Сулла потянулся к столу, отщипнул от грозди виноградинку и, жуя, продолжил:
— Слушай же! Я делал свою работу. Тяжелую, грязную, кровавую. И сделал эту работу хорошо: Рим сейчас живет стабильно, без мятежей. Враги обезглавлены. Сытые даровым хлебом граждане идут вечерами к своим очагам, и кровь льется на аренах, а не на римских улицах. Для этого нужны были жертвы, и они были принесены. Ты думаешь быть гончаром, не выпачкав рук глиной? Или отрясти оливу, не сломав ни одной ветки! В таком деле не бывает меры.
— Я ненавижу тебя, Сулла. И не могу не восхищаться…
— Я знаю, — самодовольно улыбнулся диктатор. — Потому, наверное, я и не убил тебя. Хотя мог бы, столько раз мог! Но какой же актер убивает почитателя своего таланта! Я помиловал тебя, хотя это было и против моих правил. И пришел ты не для того, чтобы спросить с меня. А чтобы просто спросить меня, как и тебе сделать то же, что удалось мне, — стать первым в Риме. Мало того — стать лучшим диктатором Рима. — Сулла усмехнулся.
— Не понимаю только, почему ты оставил Рим Сенату?
— Тогда ты ничего, ничего о Риме не понимаешь! Диктатура может быть здесь только на время, пока не уничтожены враги и не восстановлен порядок. Но тут есть одно правило: уничтожать их нужно до конца, никого и никогда не щадить, никого и никогда! Выпалывать все сорняки. А оставь хоть один — он расплодится и заполонит виноградник. Каждую работу нужно делать хорошо и не бросать на полдороги, иначе все придется переделывать. — Сулла замолчал, глядя куда-то в сторону.

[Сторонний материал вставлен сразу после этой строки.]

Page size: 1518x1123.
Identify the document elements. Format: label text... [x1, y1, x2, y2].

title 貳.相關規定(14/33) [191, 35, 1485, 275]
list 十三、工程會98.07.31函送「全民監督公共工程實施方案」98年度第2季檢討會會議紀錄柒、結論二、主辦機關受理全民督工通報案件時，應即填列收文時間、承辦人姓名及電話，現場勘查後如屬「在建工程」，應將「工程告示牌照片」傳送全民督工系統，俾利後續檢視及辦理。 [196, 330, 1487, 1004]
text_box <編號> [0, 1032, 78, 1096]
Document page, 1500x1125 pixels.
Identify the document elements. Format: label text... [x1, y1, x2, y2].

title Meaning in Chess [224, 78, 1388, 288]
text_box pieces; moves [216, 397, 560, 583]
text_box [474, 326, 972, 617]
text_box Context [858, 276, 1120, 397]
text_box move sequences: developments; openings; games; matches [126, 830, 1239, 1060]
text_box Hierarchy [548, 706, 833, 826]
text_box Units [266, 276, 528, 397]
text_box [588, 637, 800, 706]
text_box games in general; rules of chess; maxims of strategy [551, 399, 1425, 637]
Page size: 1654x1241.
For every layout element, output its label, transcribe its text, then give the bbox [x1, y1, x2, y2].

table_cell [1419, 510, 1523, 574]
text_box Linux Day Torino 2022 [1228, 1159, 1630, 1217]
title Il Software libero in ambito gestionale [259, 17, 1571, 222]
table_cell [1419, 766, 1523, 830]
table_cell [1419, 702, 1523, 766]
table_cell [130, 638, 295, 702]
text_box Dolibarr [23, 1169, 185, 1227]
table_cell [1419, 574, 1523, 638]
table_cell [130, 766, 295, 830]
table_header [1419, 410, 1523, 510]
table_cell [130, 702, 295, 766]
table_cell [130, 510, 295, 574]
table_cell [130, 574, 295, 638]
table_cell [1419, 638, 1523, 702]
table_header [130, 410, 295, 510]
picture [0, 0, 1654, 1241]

— Разве помилованные не исполняются благодарности к тому, кто оставил им жизнь? Разве не они становятся самой сильной опорой власти?
Сулла вдруг захохотал, запрокинув подбородки и колыхаясь всем своим огромным телом:
— Когда я был нищ, я ненавидел всех, кто давал мне деньги! Они делали это, чтобы возвыситься в собственных глазах: «Смотрите, я достиг того, чтобы давать в долг!» А миловать — это то же самое: «Я достиг того, чтобы даровать жизнь!» Но это — даже еще хуже. Если помилованный хоть чего-то стоит, он будет ненавидеть эту свою дарованную жизнь, и больше всего — того, кто ему ее оставил! Нет, никогда не миловать, особенно — сильных и умных. Сильные и умные никогда не бывают верными. Верность правителю, любая безусловная верность вообще — удел людей неумных и зависимых. Почему, когда я простил тебя, ты не вернулся в Рим?
Цезарь посмотрел на него с отвращением.
— Я никогда бы тебе не поверил. Твое вероломство известно всем, ты многих так заманил в ловушку!
Взгляд Суллы стал насмешливым:
— Ты был бы прав. Если бы ты принял мою милость, я разочаровался бы в тебе. Сильно бы разочаровался. Меня не трогает ненависть римлян. Когда-нибудь поймут: всё, что я делал, было для Рима.
Взгляд Суллы вдруг изменился, голос стал торжественным. Цезарь смотрел на него во все глаза: наверное, Сулла мог бы стать актером, если бы захотел.
— Видишь ли, мальчик мой, — продолжил бывший диктатор, — я люблю эту проклятую, вонючую, хищную, ничего не прощающую нашу родину, самую великую страну в этом рабском, варварском мире! — Сулла смачно выплюнул виноградные косточки. — Рим — это мятежный, предательский плебс, это грызущие друг другу глотки сенаторы и патриции, это вечная гонка за места консулов, преторов, прокураторов, эдилов! Это — как состязания серпоколесных колесниц в Большом Цирке. Еще один круг! Следующий! Ты — еще жив! Ты видишь, как твои соперники, что глумились над тобой и унижали тебя, ломают шеи, перевернувшись на страшной скорости, как их рассекают серпы, а ты все хлещешь своих коней по взмыленным крупам, ты — впереди! И уже не можешь остановиться, даже если бы и хотел, это — не в твоей власти! — Сулла воодушевился, пятна на лице побагровели сильнее.